Menstruating Men

Katie Chang
Sex, Gender, and the History of Medicine
3 min readMay 18, 2017
image borrowed from: http://intergroup.uconn.edu/foels/research/gender.html

In her work titled “Menstruating Men: Similarity and Difference of the Sexes in Early Modern Medicine,” Gianna Pomata cites Johann Baptist De Wenckhin’s experience of meeting a forty-year-old man who had a menstrual flow. In her scholarly work, she describes how cases of periodic bleeding found in men are interpreted as “vicarious menstruation” in medical literature and the learned periodicals of early modern Europe. What are the public supposed to make of this head-scratching information presented in the renowned pages of the German Ephemerides medico-phsicae, the Journal des savants, and the Philosophical Transactions of the Royal Society?
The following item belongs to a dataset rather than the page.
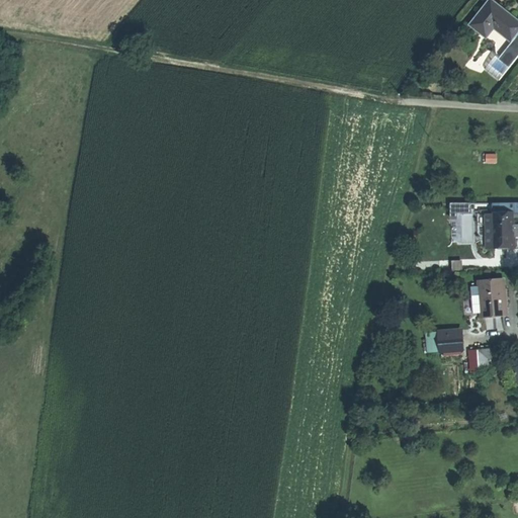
[(492,0),(490,0),(471,24),(487,36),(494,26),(513,41),(517,35),(517,20),(505,10),(492,0)]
Historians have stressed that from antiquity to the late eighteenth century European medical learning was dominated by a model of sexual difference centered on the male paradigm. The male body was the Gestalt, the paradigm that guided the perception of the female body.
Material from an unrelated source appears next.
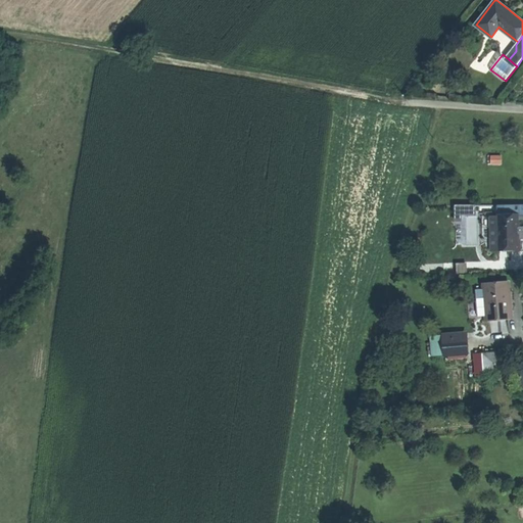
[(520,216),(498,217),(498,228),(498,248),(498,249),(520,249),(520,233),(520,216)]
However, stories in Pomata’s piece describe incidences in which modern doctors of the time understand male bodily phenomena via the model that is provided by the female menstruating body. Men with periodic or regular bleeding were thought to have “periods” as women do. It is interesting to think of this research in line with Katharine Park’s assertion that the female body was the paradigmatic object of dissection. Park doesn’t dispute the standard claim that the male body was the generic body, in the sense that it was the perceived norm from which the female body deviated. However, evidence provided in Park’s sources of the 1300s, such as that of the account of the dissection of Chiara of Montefalco in 1308, make it more challenging to sustain these ideas.

For example, Pomata describes in De humani corporis fabrica, Vesalius’s reports that he once dissected “a man who suffered from the complaint called hemorrhoids… ; at regular intervals this man used to have a flow of blood from the anal veins in the very same way in which women have their menstrual flux”. In Vesalius’s eyes, the analogy between the hemorrhoid flow and female menstruation is so evident that he applies observations from the dissection of a male corpse to throw light on a problem concerning the anatomy of menstruation. Upon beginning an autopsy of a male, he describes how “the branch of the portal vein under the final tract of the colon as well as the portion of the same vein running along the mesentery all the way to the rectum was swollen from blood. I infer from this that something similar happens in women, although I have never been able to observe it in the dissection of a female body.”

It should be noted that the observations of periodical bleedings in males weren’t the result of independent observations but of a shared intellectual tradition that singled out a phenomenon as noteworthy. An original nucleus of stories, taken from famous Renaissance medical authors such as Antonio Benivieni, Vesalius, and Amatus Lusitanus, this particular history is repeatedly quoted in the seventeenth in early eighteenth century.

This scholarly article summary was written for a Vassar College 2017 Spring course called Sex, Gender, and the History of Medicine. It was part of a unit on masculinity.